• What you will do:
Wherever the records include pictures, skip them and transcribe all the rest word for word.

• Records for this task:
################

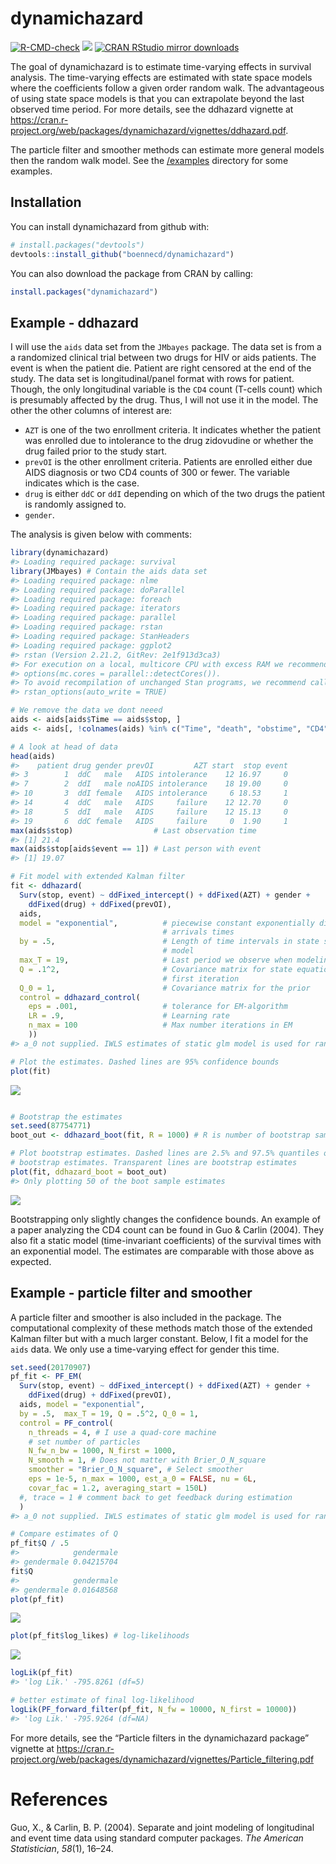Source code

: dynamichazard
=============

[![R-CMD-check](https://github.com/boennecd/dynamichazard/workflows/R-CMD-check/badge.svg)](https://github.com/boennecd/dynamichazard/actions)
[![](https://www.r-pkg.org/badges/version/dynamichazard)](https://www.r-pkg.org/badges/version/dynamichazard)
[![CRAN RStudio mirror
downloads](http://cranlogs.r-pkg.org/badges/dynamichazard)](http://cran.rstudio.com/web/packages/dynamichazard/index.html)

The goal of dynamichazard is to estimate time-varying effects in
survival analysis. The time-varying effects are estimated with state
space models where the coefficients follow a given order random walk.
The advantageous of using state space models is that you can extrapolate
beyond the last observed time period. For more details, see the ddhazard
vignette at
<a href="https://cran.r-project.org/web/packages/dynamichazard/vignettes/ddhazard.pdf" class="uri">https://cran.r-project.org/web/packages/dynamichazard/vignettes/ddhazard.pdf</a>.

The particle filter and smoother methods can estimate more general
models then the random walk model. See the [/examples](/examples)
directory for some examples.

Installation
------------

You can install dynamichazard from github with:

``` r
# install.packages("devtools")
devtools::install_github("boennecd/dynamichazard")
```

You can also download the package from CRAN by calling:

``` r
install.packages("dynamichazard")
```

Example - ddhazard
------------------

I will use the `aids` data set from the `JMbayes` package. The data set
is from a a randomized clinical trial between two drugs for HIV or aids
patients. The event is when the patient die. Patient are right censored
at the end of the study. The data set is longitudinal/panel format with
rows for patient. Though, the only longitudinal variable is the `CD4`
count (T-cells count) which is presumably affected by the drug. Thus, I
will not use it in the model. The other the other columns of interest
are:

-   `AZT` is one of the two enrollment criteria. It indicates whether
    the patient was enrolled due to intolerance to the drug zidovudine
    or whether the drug failed prior to the study start.
-   `prevOI` is the other enrollment criteria. Patients are enrolled
    either due AIDS diagnosis or two CD4 counts of 300 or fewer. The
    variable indicates which is the case.
-   `drug` is either `ddC` or `ddI` depending on which of the two drugs
    the patient is randomly assigned to.
-   `gender`.

The analysis is given below with comments:

``` r
library(dynamichazard)
#> Loading required package: survival
library(JMbayes) # Contain the aids data set
#> Loading required package: nlme
#> Loading required package: doParallel
#> Loading required package: foreach
#> Loading required package: iterators
#> Loading required package: parallel
#> Loading required package: rstan
#> Loading required package: StanHeaders
#> Loading required package: ggplot2
#> rstan (Version 2.21.2, GitRev: 2e1f913d3ca3)
#> For execution on a local, multicore CPU with excess RAM we recommend calling
#> options(mc.cores = parallel::detectCores()).
#> To avoid recompilation of unchanged Stan programs, we recommend calling
#> rstan_options(auto_write = TRUE)

# We remove the data we dont neeed
aids <- aids[aids$Time == aids$stop, ]
aids <- aids[, !colnames(aids) %in% c("Time", "death", "obstime", "CD4")]

# A look at head of data
head(aids)
#>    patient drug gender prevOI         AZT start  stop event
#> 3        1  ddC   male   AIDS intolerance    12 16.97     0
#> 7        2  ddI   male noAIDS intolerance    18 19.00     0
#> 10       3  ddI female   AIDS intolerance     6 18.53     1
#> 14       4  ddC   male   AIDS     failure    12 12.70     0
#> 18       5  ddI   male   AIDS     failure    12 15.13     0
#> 19       6  ddC female   AIDS     failure     0  1.90     1
max(aids$stop)                  # Last observation time
#> [1] 21.4
max(aids$stop[aids$event == 1]) # Last person with event
#> [1] 19.07

# Fit model with extended Kalman filter
fit <- ddhazard(
  Surv(stop, event) ~ ddFixed_intercept() + ddFixed(AZT) + gender + 
    ddFixed(drug) + ddFixed(prevOI),
  aids,
  model = "exponential",          # piecewise constant exponentially distributed 
                                  # arrivals times
  by = .5,                        # Length of time intervals in state space 
                                  # model
  max_T = 19,                     # Last period we observe when modeling
  Q = .1^2,                       # Covariance matrix for state equation in 
                                  # first iteration
  Q_0 = 1,                        # Covariance matrix for the prior
  control = ddhazard_control(
    eps = .001,                   # tolerance for EM-algorithm
    LR = .9,                      # Learning rate
    n_max = 100                   # Max number iterations in EM
    ))
#> a_0 not supplied. IWLS estimates of static glm model is used for random walk models. Otherwise the values are zero

# Plot the estimates. Dashed lines are 95% confidence bounds
plot(fit)
```

![](README-ddhazard_fit-1.png)

``` r

# Bootstrap the estimates
set.seed(87754771)
boot_out <- ddhazard_boot(fit, R = 1000) # R is number of bootstrap samples

# Plot bootstrap estimates. Dashed lines are 2.5% and 97.5% quantiles of the 
# bootstrap estimates. Transparent lines are bootstrap estimates
plot(fit, ddhazard_boot = boot_out)
#> Only plotting 50 of the boot sample estimates
```

![](README-ddhazard_fit-2.png)

Bootstrapping only slightly changes the confidence bounds. An example of
a paper analyzing the CD4 count can be found in Guo & Carlin (2004).
They also fit a static model (time-invariant coefficients) of the
survival times with an exponential model. The estimates are comparable
with those above as expected.

Example - particle filter and smoother
--------------------------------------

A particle filter and smoother is also included in the package. The
computational complexity of these methods match those of the extended
Kalman filter but with a much larger constant. Below, I fit a model for
the `aids` data. We only use a time-varying effect for gender this time.

<!-- 
  knitr::opts_knit$set(output.dir = ".")
  knitr::load_cache("pf_fit", path = "README_cache/markdown_github/") 
-->

``` r
set.seed(20170907)
pf_fit <- PF_EM(
  Surv(stop, event) ~ ddFixed_intercept() + ddFixed(AZT) + gender + 
    ddFixed(drug) + ddFixed(prevOI),
  aids, model = "exponential",
  by = .5,  max_T = 19, Q = .5^2, Q_0 = 1,
  control = PF_control(
    n_threads = 4, # I use a quad-core machine
    # set number of particles
    N_fw_n_bw = 1000, N_first = 1000,
    N_smooth = 1, # Does not matter with Brier_O_N_square
    smoother = "Brier_O_N_square", # Select smoother
    eps = 1e-5, n_max = 1000, est_a_0 = FALSE, nu = 6L, 
    covar_fac = 1.2, averaging_start = 150L)
  #, trace = 1 # comment back to get feedback during estimation
  )
#> a_0 not supplied. IWLS estimates of static glm model is used for random walk models. Otherwise the values are zero
```

``` r
# Compare estimates of Q
pf_fit$Q / .5
#>            gendermale
#> gendermale 0.04215704
fit$Q
#>            gendermale
#> gendermale 0.01648568
plot(pf_fit)
```

![](README-pf_plots-1.png)

``` r
plot(pf_fit$log_likes) # log-likelihoods
```

![](README-pf_plots-2.png)

``` r
logLik(pf_fit)
#> 'log Lik.' -795.8261 (df=5)
```

``` r
# better estimate of final log-likelihood
logLik(PF_forward_filter(pf_fit, N_fw = 10000, N_first = 10000))
#> 'log Lik.' -795.9264 (df=NA)
```

For more details, see the “Particle filters in the dynamichazard
package” vignette at
<a href="https://cran.r-project.org/web/packages/dynamichazard/vignettes/Particle_filtering.pdf" class="uri">https://cran.r-project.org/web/packages/dynamichazard/vignettes/Particle_filtering.pdf</a>

References
==========

Guo, X., & Carlin, B. P. (2004). Separate and joint modeling of
longitudinal and event time data using standard computer packages. *The
American Statistician*, *58*(1), 16–24.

################

• Answer to this task:
Source code

: dynamichazard
=============

[![R-CMD-check](https://github.com/boennecd/dynamichazard/workflows/R-CMD-check/badge.svg)](https://github.com/boennecd/dynamichazard/actions)
[![](https://www.r-pkg.org/badges/version/dynamichazard)](https://www.r-pkg.org/badges/version/dynamichazard)
[![CRAN RStudio mirror
downloads](http://cranlogs.r-pkg.org/badges/dynamichazard)](http://cran.rstudio.com/web/packages/dynamichazard/index.html)

The goal of dynamichazard is to estimate time-varying effects in
survival analysis. The time-varying effects are estimated with state
space models where the coefficients follow a given order random walk.
The advantageous of using state space models is that you can extrapolate
beyond the last observed time period. For more details, see the ddhazard
vignette at
<a href="https://cran.r-project.org/web/packages/dynamichazard/vignettes/ddhazard.pdf" class="uri">https://cran.r-project.org/web/packages/dynamichazard/vignettes/ddhazard.pdf</a>.

The particle filter and smoother methods can estimate more general
models then the random walk model. See the [/examples](/examples)
directory for some examples.

Installation
------------

You can install dynamichazard from github with:

``` r
# install.packages("devtools")
devtools::install_github("boennecd/dynamichazard")
```

You can also download the package from CRAN by calling:

``` r
install.packages("dynamichazard")
```

Example - ddhazard
------------------

I will use the `aids` data set from the `JMbayes` package. The data set
is from a a randomized clinical trial between two drugs for HIV or aids
patients. The event is when the patient die. Patient are right censored
at the end of the study. The data set is longitudinal/panel format with
rows for patient. Though, the only longitudinal variable is the `CD4`
count (T-cells count) which is presumably affected by the drug. Thus, I
will not use it in the model. The other the other columns of interest
are:

-   `AZT` is one of the two enrollment criteria. It indicates whether
    the patient was enrolled due to intolerance to the drug zidovudine
    or whether the drug failed prior to the study start.
-   `prevOI` is the other enrollment criteria. Patients are enrolled
    either due AIDS diagnosis or two CD4 counts of 300 or fewer. The
    variable indicates which is the case.
-   `drug` is either `ddC` or `ddI` depending on which of the two drugs
    the patient is randomly assigned to.
-   `gender`.

The analysis is given below with comments:

``` r
library(dynamichazard)
#> Loading required package: survival
library(JMbayes) # Contain the aids data set
#> Loading required package: nlme
#> Loading required package: doParallel
#> Loading required package: foreach
#> Loading required package: iterators
#> Loading required package: parallel
#> Loading required package: rstan
#> Loading required package: StanHeaders
#> Loading required package: ggplot2
#> rstan (Version 2.21.2, GitRev: 2e1f913d3ca3)
#> For execution on a local, multicore CPU with excess RAM we recommend calling
#> options(mc.cores = parallel::detectCores()).
#> To avoid recompilation of unchanged Stan programs, we recommend calling
#> rstan_options(auto_write = TRUE)

# We remove the data we dont neeed
aids <- aids[aids$Time == aids$stop, ]
aids <- aids[, !colnames(aids) %in% c("Time", "death", "obstime", "CD4")]

# A look at head of data
head(aids)
#>    patient drug gender prevOI         AZT start  stop event
#> 3        1  ddC   male   AIDS intolerance    12 16.97     0
#> 7        2  ddI   male noAIDS intolerance    18 19.00     0
#> 10       3  ddI female   AIDS intolerance     6 18.53     1
#> 14       4  ddC   male   AIDS     failure    12 12.70     0
#> 18       5  ddI   male   AIDS     failure    12 15.13     0
#> 19       6  ddC female   AIDS     failure     0  1.90     1
max(aids$stop)                  # Last observation time
#> [1] 21.4
max(aids$stop[aids$event == 1]) # Last person with event
#> [1] 19.07

# Fit model with extended Kalman filter
fit <- ddhazard(
  Surv(stop, event) ~ ddFixed_intercept() + ddFixed(AZT) + gender + 
    ddFixed(drug) + ddFixed(prevOI),
  aids,
  model = "exponential",          # piecewise constant exponentially distributed 
                                  # arrivals times
  by = .5,                        # Length of time intervals in state space 
                                  # model
  max_T = 19,                     # Last period we observe when modeling
  Q = .1^2,                       # Covariance matrix for state equation in 
                                  # first iteration
  Q_0 = 1,                        # Covariance matrix for the prior
  control = ddhazard_control(
    eps = .001,                   # tolerance for EM-algorithm
    LR = .9,                      # Learning rate
    n_max = 100                   # Max number iterations in EM
    ))
#> a_0 not supplied. IWLS estimates of static glm model is used for random walk models. Otherwise the values are zero

# Plot the estimates. Dashed lines are 95% confidence bounds
plot(fit)
```

![](README-ddhazard_fit-1.png)

``` r

# Bootstrap the estimates
set.seed(87754771)
boot_out <- ddhazard_boot(fit, R = 1000) # R is number of bootstrap samples

# Plot bootstrap estimates. Dashed lines are 2.5% and 97.5% quantiles of the 
# bootstrap estimates. Transparent lines are bootstrap estimates
plot(fit, ddhazard_boot = boot_out)
#> Only plotting 50 of the boot sample estimates
```

![](README-ddhazard_fit-2.png)

Bootstrapping only slightly changes the confidence bounds. An example of
a paper analyzing the CD4 count can be found in Guo & Carlin (2004).
They also fit a static model (time-invariant coefficients) of the
survival times with an exponential model. The estimates are comparable
with those above as expected.

Example - particle filter and smoother
--------------------------------------

A particle filter and smoother is also included in the package. The
computational complexity of these methods match those of the extended
Kalman filter but with a much larger constant. Below, I fit a model for
the `aids` data. We only use a time-varying effect for gender this time.

<!-- 
  knitr::opts_knit$set(output.dir = ".")
  knitr::load_cache("pf_fit", path = "README_cache/markdown_github/") 
-->

``` r
set.seed(20170907)
pf_fit <- PF_EM(
  Surv(stop, event) ~ ddFixed_intercept() + ddFixed(AZT) + gender + 
    ddFixed(drug) + ddFixed(prevOI),
  aids, model = "exponential",
  by = .5,  max_T = 19, Q = .5^2, Q_0 = 1,
  control = PF_control(
    n_threads = 4, # I use a quad-core machine
    # set number of particles
    N_fw_n_bw = 1000, N_first = 1000,
    N_smooth = 1, # Does not matter with Brier_O_N_square
    smoother = "Brier_O_N_square", # Select smoother
    eps = 1e-5, n_max = 1000, est_a_0 = FALSE, nu = 6L, 
    covar_fac = 1.2, averaging_start = 150L)
  #, trace = 1 # comment back to get feedback during estimation
  )
#> a_0 not supplied. IWLS estimates of static glm model is used for random walk models. Otherwise the values are zero
```

``` r
# Compare estimates of Q
pf_fit$Q / .5
#>            gendermale
#> gendermale 0.04215704
fit$Q
#>            gendermale
#> gendermale 0.01648568
plot(pf_fit)
```

![](README-pf_plots-1.png)

``` r
plot(pf_fit$log_likes) # log-likelihoods
```

![](README-pf_plots-2.png)

``` r
logLik(pf_fit)
#> 'log Lik.' -795.8261 (df=5)
```

``` r
# better estimate of final log-likelihood
logLik(PF_forward_filter(pf_fit, N_fw = 10000, N_first = 10000))
#> 'log Lik.' -795.9264 (df=NA)
```

For more details, see the “Particle filters in the dynamichazard
package” vignette at
<a href="https://cran.r-project.org/web/packages/dynamichazard/vignettes/Particle_filtering.pdf" class="uri">https://cran.r-project.org/web/packages/dynamichazard/vignettes/Particle_filtering.pdf</a>

References
==========

Guo, X., & Carlin, B. P. (2004). Separate and joint modeling of
longitudinal and event time data using standard computer packages. *The
American Statistician*, *58*(1), 16–24.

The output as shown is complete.